In the latter part of the gospel of Matthew, Jesus is recorded as expounding on the future with evocative ideas about the signs of his ‘second coming’ and a kind of end of days sort out. We have tended to read this very literally and yet suffer intensely from a protracted disappointment around the timing of such events. My view is that Jesus is trying to say that in the end this is what really matters and it would do us well to pay attention to the signs and let them guard our lives.
In Chapter 25 he tells three stories that highlight the juxtaposition of our lives as a contradiction and paradox that will need some concentrated effort and attention if we are to cope in the days to come;
- The virgins who represent the wisdom and foolishness of the human condition when it comes to intimacy, and how we need to be constantly vigilant, in between naps, when it comes to keeping our passions managed.
- The bags of Gold which were a reminder that we need to use what we have been given and make the effort to invest well if we are to make the most of our lives.
- The sheep and the goats; the most stark reminder of our humane and inhumane potential. I am not just a sheep because I follow a particular religious affiliation but I am a sheep because I pay attention to the manaakitanga that opens its door to me, inviting me into an opportunity to be a part of a ‘second coming of Jesus’ to others.
The goat in me, my shadow self, my devil (adversary, accuser), is often too busy trying to butt heads with everything that is around me, which quite ironically is why I often find myself caught up in critical assessments and accusatory comments regarding those I can easily try to avoid, those who make my life uncomfortable and inconvenienced. E.g: the needy, sick, incarcerated, and stranger.
That 'Caprine' (domestic goat) part of me needs to face the judgement of rehabilitation if I am to really going to enjoy the eternal life that is on offer.
For I was hungry and you gave me something to eat, I was thirsty and you gave me something to drink, I was a stranger and you invited me in, I needed clothes and you clothed me, I was sick and you looked after me, I was in prison and you came to visit me.’ “Then the righteous will answer him, ‘Lord, when did we see you hungry and feed you, or thirsty and give you something to drink? When did we see you a stranger and invite you in, or needing clothes and clothe you? When did we see you sick or in prison and go to visit you?’ “The King will reply, ‘Truly I tell you, whatever you did for one of the least of these brothers and sisters of mine, you did for me.’ - Matthew 25:35-40
Jesus’ words here remind us about what it means to be ambassadors for the 'kingdom of heaven’ ( a divine state of consciousness) that seeks to be revealed through the spirit of manaakitanga.

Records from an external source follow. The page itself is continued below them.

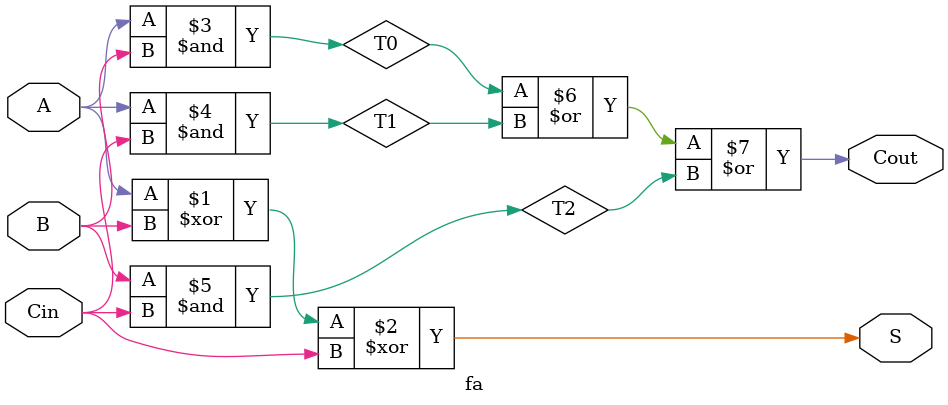
<source format=v>
module fa(A, B, Cin, S, Cout);
	input A;
	input B;
	input Cin;
	output S;
	output Cout;
	
	wire T0, T1, T2;

	xor(S, A, B, Cin);
	and(T0, A, B);
	and(T1, A, Cin);
	and(T2, B, Cin);
	or(Cout, T0, T1, T2);
endmodule
</source>
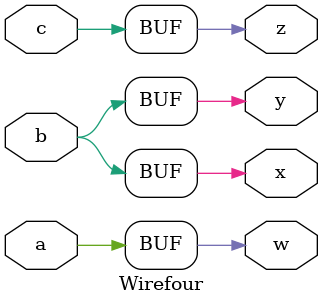
<source format=v>
module Wirefour( 
    input a,b,c,
    output w,x,y,z );
    assign w=a;
    assign x=b;
    assign y=b;
    assign z=c;

endmodule

</source>
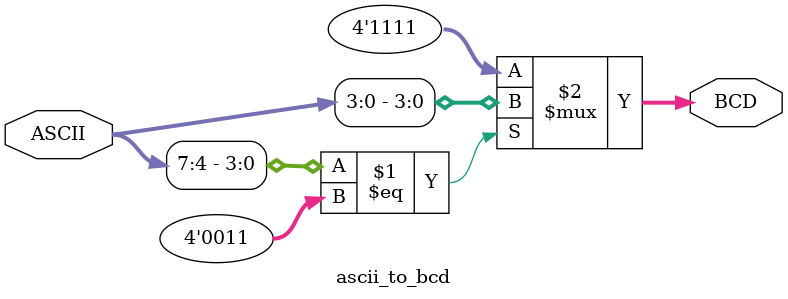
<source format=sv>
module ascii_to_bcd (ASCII, BCD);

input logic [7:0] ASCII;
output logic [3:0] BCD;

assign BCD = (ASCII[7:4] == 4'b0011) ? ASCII[3:0] : 4'b1111;

endmodule

</source>
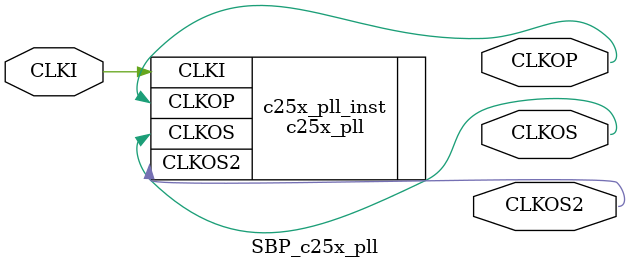
<source format=v>
module SBP_c25x_pll (CLKI, CLKOP, CLKOS, CLKOS2) /* synthesis sbp_module */;
input wire  CLKI;
output wire  CLKOP;
output wire  CLKOS;
output wire  CLKOS2;

c25x_pll c25x_pll_inst(.CLKI(CLKI), .CLKOP(CLKOP), .CLKOS(CLKOS), .CLKOS2(CLKOS2)) ;
endmodule

</source>
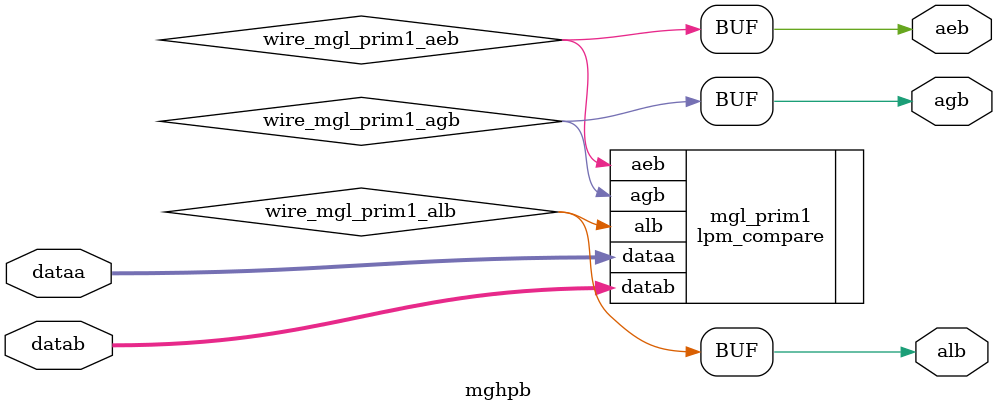
<source format=v>






//synthesis_resources = lpm_compare 1 
//synopsys translate_off
`timescale 1 ps / 1 ps
//synopsys translate_on
module  mghpb
	( 
	aeb,
	agb,
	alb,
	dataa,
	datab) /* synthesis synthesis_clearbox=1 */;
	output   aeb;
	output   agb;
	output   alb;
	input   [63:0]  dataa;
	input   [63:0]  datab;

	wire  wire_mgl_prim1_aeb;
	wire  wire_mgl_prim1_agb;
	wire  wire_mgl_prim1_alb;

	lpm_compare   mgl_prim1
	( 
	.aeb(wire_mgl_prim1_aeb),
	.agb(wire_mgl_prim1_agb),
	.alb(wire_mgl_prim1_alb),
	.dataa(dataa),
	.datab(datab));
	defparam
		mgl_prim1.lpm_representation = "SIGNED",
		mgl_prim1.lpm_type = "LPM_COMPARE",
		mgl_prim1.lpm_width = 64;
	assign
		aeb = wire_mgl_prim1_aeb,
		agb = wire_mgl_prim1_agb,
		alb = wire_mgl_prim1_alb;
endmodule //mghpb
//VALID FILE

</source>
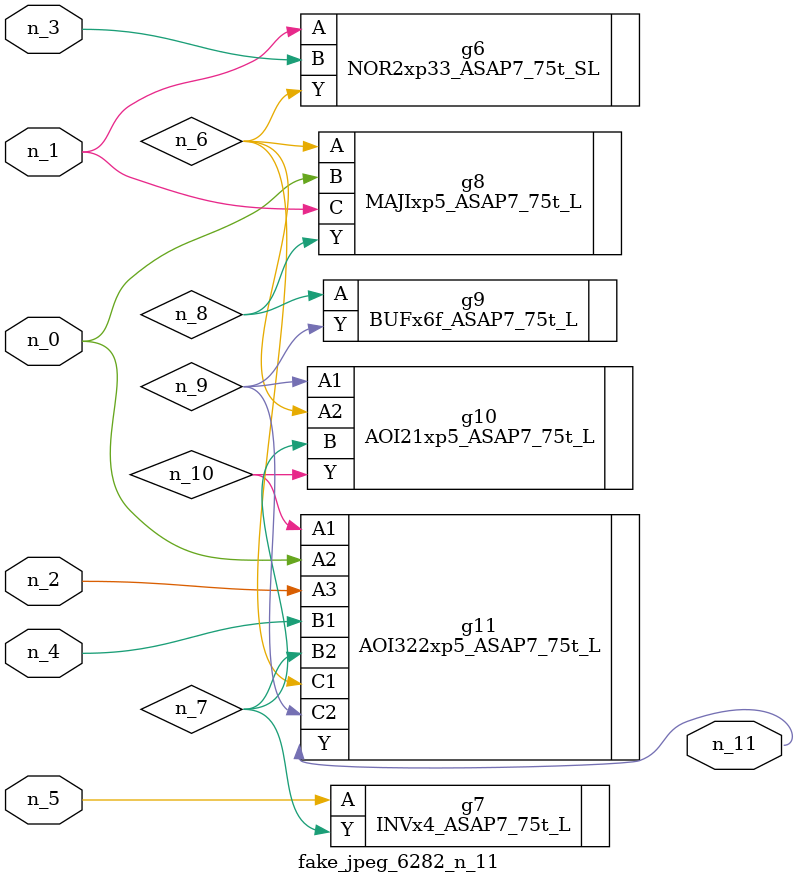
<source format=v>
module fake_jpeg_6282_n_11 (n_3, n_2, n_1, n_0, n_4, n_5, n_11);

input n_3;
input n_2;
input n_1;
input n_0;
input n_4;
input n_5;

output n_11;

wire n_10;
wire n_8;
wire n_9;
wire n_6;
wire n_7;

NOR2xp33_ASAP7_75t_SL g6 ( 
.A(n_1),
.B(n_3),
.Y(n_6)
);

INVx4_ASAP7_75t_L g7 ( 
.A(n_5),
.Y(n_7)
);

MAJIxp5_ASAP7_75t_L g8 ( 
.A(n_6),
.B(n_0),
.C(n_1),
.Y(n_8)
);

BUFx6f_ASAP7_75t_L g9 ( 
.A(n_8),
.Y(n_9)
);

AOI21xp5_ASAP7_75t_L g10 ( 
.A1(n_9),
.A2(n_6),
.B(n_7),
.Y(n_10)
);

AOI322xp5_ASAP7_75t_L g11 ( 
.A1(n_10),
.A2(n_0),
.A3(n_2),
.B1(n_4),
.B2(n_7),
.C1(n_6),
.C2(n_9),
.Y(n_11)
);


endmodule
</source>
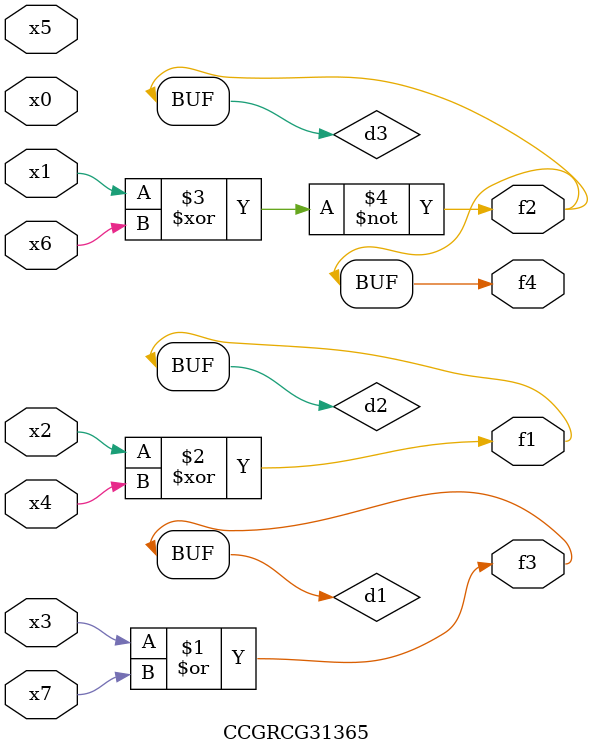
<source format=v>
module CCGRCG31365(
	input x0, x1, x2, x3, x4, x5, x6, x7,
	output f1, f2, f3, f4
);

	wire d1, d2, d3;

	or (d1, x3, x7);
	xor (d2, x2, x4);
	xnor (d3, x1, x6);
	assign f1 = d2;
	assign f2 = d3;
	assign f3 = d1;
	assign f4 = d3;
endmodule

</source>
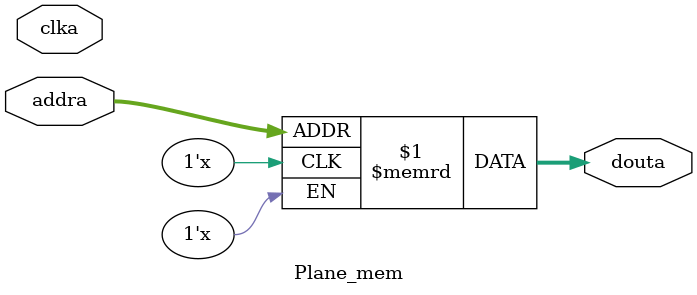
<source format=v>
module Plane_mem (
    input clka,
    input [11:0] addra,
    output [11:0] douta
);
    
    reg [11:0] REG [2499:0];

    assign douta = REG[addra];

endmodule
</source>
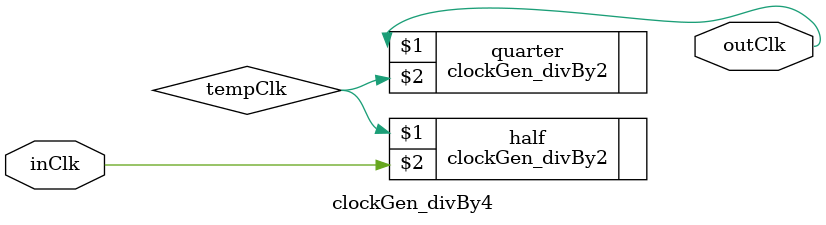
<source format=v>
`timescale 1ns / 1ps
module clockGen_divBy4 (outClk, inClk);

	input inClk;
	output outClk;
	wire tempClk;
	
	clockGen_divBy2 half (tempClk, inClk);
	clockGen_divBy2 quarter (outClk, tempClk);

endmodule
</source>
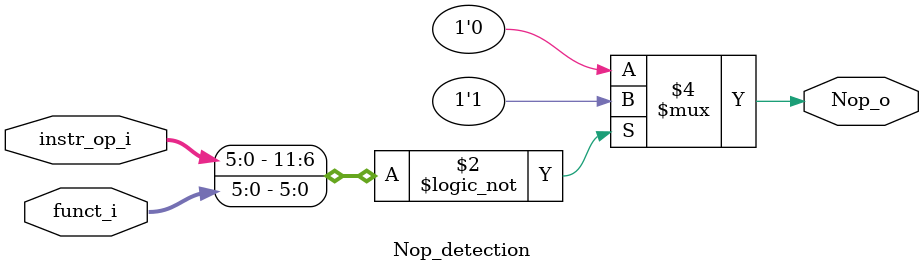
<source format=v>
`timescale 1ns / 1ps

module Nop_detection(
	instr_op_i,   //6 bit instr_op_i  (input)
	funct_i,      //6 bit funct_i     (input)
	Nop_o         //1 bit Nop_o       (output)
    );

//I/O port
input  [5:0]  instr_op_i;
input  [5:0]  funct_i;
output        Nop_o;

//Internal Signls
reg           Nop_o;

//Main function
always@ (*) begin
	if ({instr_op_i, funct_i} == 12'd0) Nop_o <= 1;
	else Nop_o <= 0;
end
endmodule

</source>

‘You are as big as what you love and as small as what you allow to annoy you’
The eternal way of living is big love and the eternal way of punishment (in need of rehabilitation) is that side of my nature that is entrenched in annoyance. What I allow to annoy me will forever torment my sensibilities and firmly close the door to the spirit of Christ that knocks with the sound of Manaakitanga.
An old Māori proverb (whakatauki) says:
He tangata ta-kahi manuhiri, he marae puehu - A person who mistreats his guest has a dusty Marae
When someone comes to our door and we refuse to open our hands, hearts and homes to the kingdom of heaven we end up living a very lonely life, far removed from the one we deserve.